Arc Forumnew | comments | leaders | submitlogin
1 point by rkts 5874 days ago | link | parent

Also, here's a version which uses iterators to reduce consing. It's ~2x faster on long words (again, assuming no blunders on my part).

  (= wordfile "big.txt")

  (= *nwords* (table))

  (w/infile f wordfile (whilet l readline.f (counts (tokens downcase.l whitec) *nwords*)))

  (= str [coerce _ 'string])

  (= alphabet (accum a (each c "abcdefghijklmnopqrstuvwxyz" (a str.c))))

  (def edits1 (w)
    (fn (f)
      (let n len.w
        (for i 0 (- n 1) (f:+ (sub w 0 i) (sub w (+ i 1))))
        (for i 0 (- n 2) (f:+ (sub w 0 i) (str:w (+ i 1)) (str:w i) (sub w (+ i 2))))
        (for i 0 (- n 1) (each c alphabet (f:+ (sub w 0 i) c (sub w (+ i 1)))))
        (for i 0 n       (each c alphabet (f:+ (sub w 0 i) c (sub w i)))))))

  (def editsn (n w)
    (let ws [_ w]
      (for i 1 n (= ws imappend.edits1.ws))
      (iornil:ikeep [*nwords* _] ws)))

  (def correct (w)
    (aif (or editsn.0.w editsn.1.w editsn.2.w)
      (ibest (compare > [*nwords* _]) it)))

  ; iterator utils

  (def iempty (i) (ccc (fn (c) (i [c nil]) t)))

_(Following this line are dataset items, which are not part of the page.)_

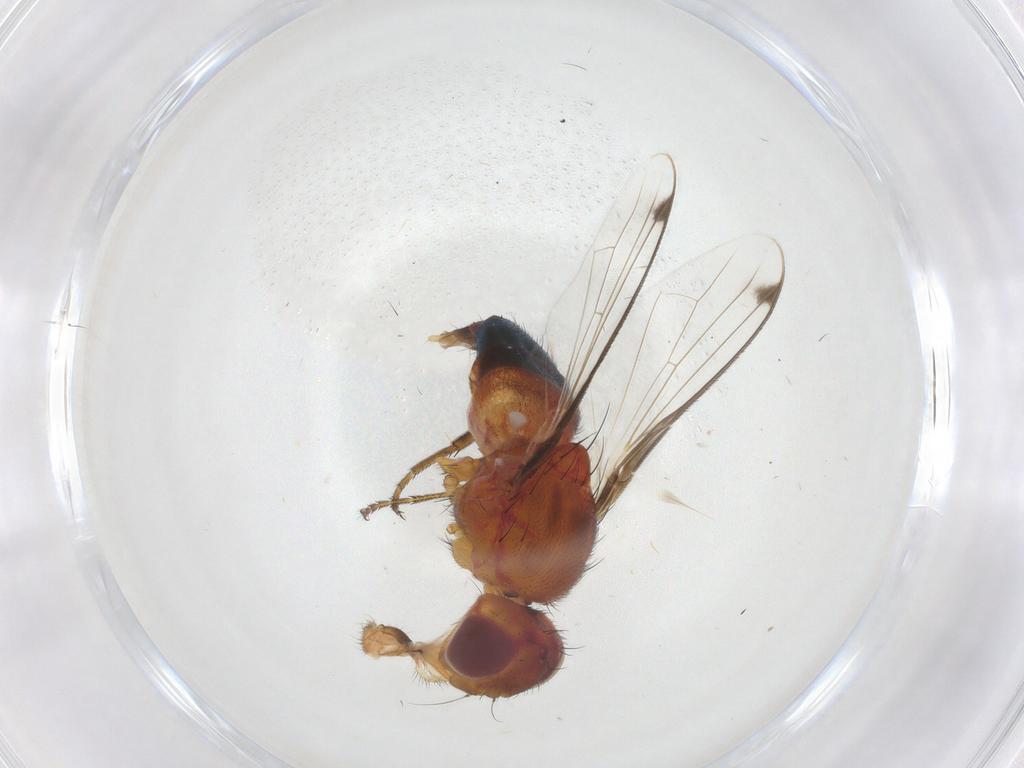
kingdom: Animalia
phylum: Arthropoda
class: Insecta
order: Diptera
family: Richardiidae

  (def iornil (i) (and (~iempty i) i))

  (def imappend (r i) (fn (f) (i [r._ f])))

  (def ikeep (p i) (fn (f) (i [if p._ f._])))

  (def ifoldl (r q i) (i [= q r.q._]) q)

  (def ibest (gt i) (ifoldl (fn (y x) (if (or no.y gt.x.y) x y)) nil i))


4 points by rkts 5848 days ago | link

Well, not that anyone cares, but it turns out that the changes I made here do close most of the performance gap between Arc and Python. Python is still faster, but it's nothing to lose sleep over. The most important change was replacing Arc's cut with MzScheme's substring, which works the same way but is implemented in C. The other changes were important too, though, especially replacing lists with iterators. So I guess the lessons are

1. Any Arc library function that has an MzScheme equivalent should be rewritten to use the MzScheme version.

2. Using iterators to reduce consing is a win. So, maybe we should make a library of common iterator utilities (map, filter, etc.)?

-----